It was a fun and interesting week last week.
We originally planned to go up north, and spend some time at our friend’s cottage. Things changed last minute and we cancelled our trip.
Since I had the entire week blocked off for vacation, I figured it would be nice to keep it off and enjoy my staycation.
Erwin recently picked up golf and has been playing every week. I golfed, but hadn’t played for a long time.
Erwin and I are value hunters. He had been buying coupons off some golf websites to get better golf rates at different clubs. We finally ended up ordering a thick coupon book to take advantage of all these great golf courses nearby.
Golf is a humbling game. The more you play, the more you realize that you need to practice.
So we started doing a few practice swings in our backyard.
One of my favourite parenting quotes – “Children close their ears to advice but open their eyes to example.”
Seeing us practicing inspired my son to ask me later, ‘Mommy, can I practice golf in the backyard today?’
It’s cute and sweet. Also goes to reinforce my life mantra – “lead by example”.
Lead by example is my life mantra and my parenting mantra. 😊
Many of us invest because we want to have financial freedom. We want to be able to provide for our kids’ future education. We want to have enough for our own retirement and still have some left for our children.
Recently, I met with a prospect who’s a widowed mom and decided earlier on that real estate investing would fund her retirement.
She went on to purchase a couple of investment properties and she would like to sell one of these properties to her son at below market value.

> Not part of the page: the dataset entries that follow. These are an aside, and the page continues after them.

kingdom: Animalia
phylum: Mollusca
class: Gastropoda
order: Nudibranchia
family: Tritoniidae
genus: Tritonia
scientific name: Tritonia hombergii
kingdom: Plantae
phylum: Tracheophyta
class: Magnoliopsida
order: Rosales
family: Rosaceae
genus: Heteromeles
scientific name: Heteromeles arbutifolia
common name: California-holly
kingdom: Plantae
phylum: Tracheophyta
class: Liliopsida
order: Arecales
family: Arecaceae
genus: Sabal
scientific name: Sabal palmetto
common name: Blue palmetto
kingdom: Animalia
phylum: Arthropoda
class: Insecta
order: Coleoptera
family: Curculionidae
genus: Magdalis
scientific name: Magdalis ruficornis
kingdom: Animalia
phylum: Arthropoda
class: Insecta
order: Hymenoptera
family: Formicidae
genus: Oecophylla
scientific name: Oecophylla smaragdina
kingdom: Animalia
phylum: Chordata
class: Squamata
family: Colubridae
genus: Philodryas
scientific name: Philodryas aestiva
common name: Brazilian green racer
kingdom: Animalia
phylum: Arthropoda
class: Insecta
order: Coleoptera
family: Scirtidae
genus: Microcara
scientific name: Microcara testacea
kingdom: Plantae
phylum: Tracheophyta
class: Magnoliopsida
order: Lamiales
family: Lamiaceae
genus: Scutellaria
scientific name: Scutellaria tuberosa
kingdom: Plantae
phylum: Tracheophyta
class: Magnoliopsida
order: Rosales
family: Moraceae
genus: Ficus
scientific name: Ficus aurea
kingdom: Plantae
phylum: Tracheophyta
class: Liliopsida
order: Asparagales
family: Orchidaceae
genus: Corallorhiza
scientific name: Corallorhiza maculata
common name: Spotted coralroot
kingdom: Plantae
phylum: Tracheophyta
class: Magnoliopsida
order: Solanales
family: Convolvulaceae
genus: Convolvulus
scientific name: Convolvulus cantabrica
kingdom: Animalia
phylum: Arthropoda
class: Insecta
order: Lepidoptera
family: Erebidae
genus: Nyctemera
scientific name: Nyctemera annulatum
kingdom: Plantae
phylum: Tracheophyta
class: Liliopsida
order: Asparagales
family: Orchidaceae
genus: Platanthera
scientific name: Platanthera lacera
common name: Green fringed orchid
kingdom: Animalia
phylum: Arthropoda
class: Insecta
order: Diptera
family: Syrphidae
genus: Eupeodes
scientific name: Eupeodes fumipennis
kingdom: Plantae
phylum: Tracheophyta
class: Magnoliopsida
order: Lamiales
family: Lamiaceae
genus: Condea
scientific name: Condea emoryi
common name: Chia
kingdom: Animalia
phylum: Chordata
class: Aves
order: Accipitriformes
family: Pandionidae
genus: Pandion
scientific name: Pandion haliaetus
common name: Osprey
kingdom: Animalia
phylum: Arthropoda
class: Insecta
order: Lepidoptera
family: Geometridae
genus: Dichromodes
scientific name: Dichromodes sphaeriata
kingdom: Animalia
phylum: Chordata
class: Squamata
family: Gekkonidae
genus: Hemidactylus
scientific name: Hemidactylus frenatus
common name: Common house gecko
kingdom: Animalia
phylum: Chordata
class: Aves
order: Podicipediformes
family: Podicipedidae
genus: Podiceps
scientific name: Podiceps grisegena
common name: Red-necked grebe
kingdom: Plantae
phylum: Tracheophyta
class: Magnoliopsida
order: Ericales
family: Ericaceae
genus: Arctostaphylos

What would the tax implication be when you sell a property at a price significantly lower than fair market value?
Well… just like everything else in the Income Tax Act, it can get complicated.
Mom’s tax implication
When mom sells a property to her son at below fair market value, the property would still be deemed to dispose at fair market value.
Let’s use an example to explain.
Mom purchased the property for $200K and has been using the property exclusively as a rental property.
Current fair market value of the property is $500K.
Mom would like to sell to her son for $300K.
In this example, the Income Tax Act would deem to have the property disposed of at fair market value.
In other words, mom’s deemed sale price = $500K.
Mom’s purchase cost is $200K.
Mom would need to pay tax on the $300K capital gain.
Son’s tax implication
Son purchases the property for $300K.
He would need to pay land transfer tax on $300K. Ontario land transfer tax on this $300K purchase would have been $2,975.
If property is located in Toronto, son would need to pay double.
Son’s adjusted cost base acquiring this property is $300K + $2975 + legal fees, say $2,000 = $304,975.
If he keeps it as a rental property and eventually sell the property for $600K, the capital gain is calculated as the following:
$600,000 – $304,975 = $295,025.
If you’re following along, you may wonder…hey, mom just paid taxes based on the sale price of $500K.
So the tax between $500K and $300K (the transfer price) would have been taxed one in mom’s return.
Why is the son taxed again?
Unfortunately, transferring the property at below fair market value would result in double taxation.
Son would have to pay taxes again on capital gain that mom has already paid tax on.
If mom is able to gift the property outright, the adjusted cost base (tax cost) to son would have been the fair market value. No land transfer tax is triggered as the gift is given out of love and affection. 😊
If that isn’t an option, and the son’s intended use is to live in the property until it is sold, mom can still sell the property at $300K as intended and not get double taxed.
If that isn’t the case, make sure you consult with a professional to calculate the cost and benefit analysis for each option.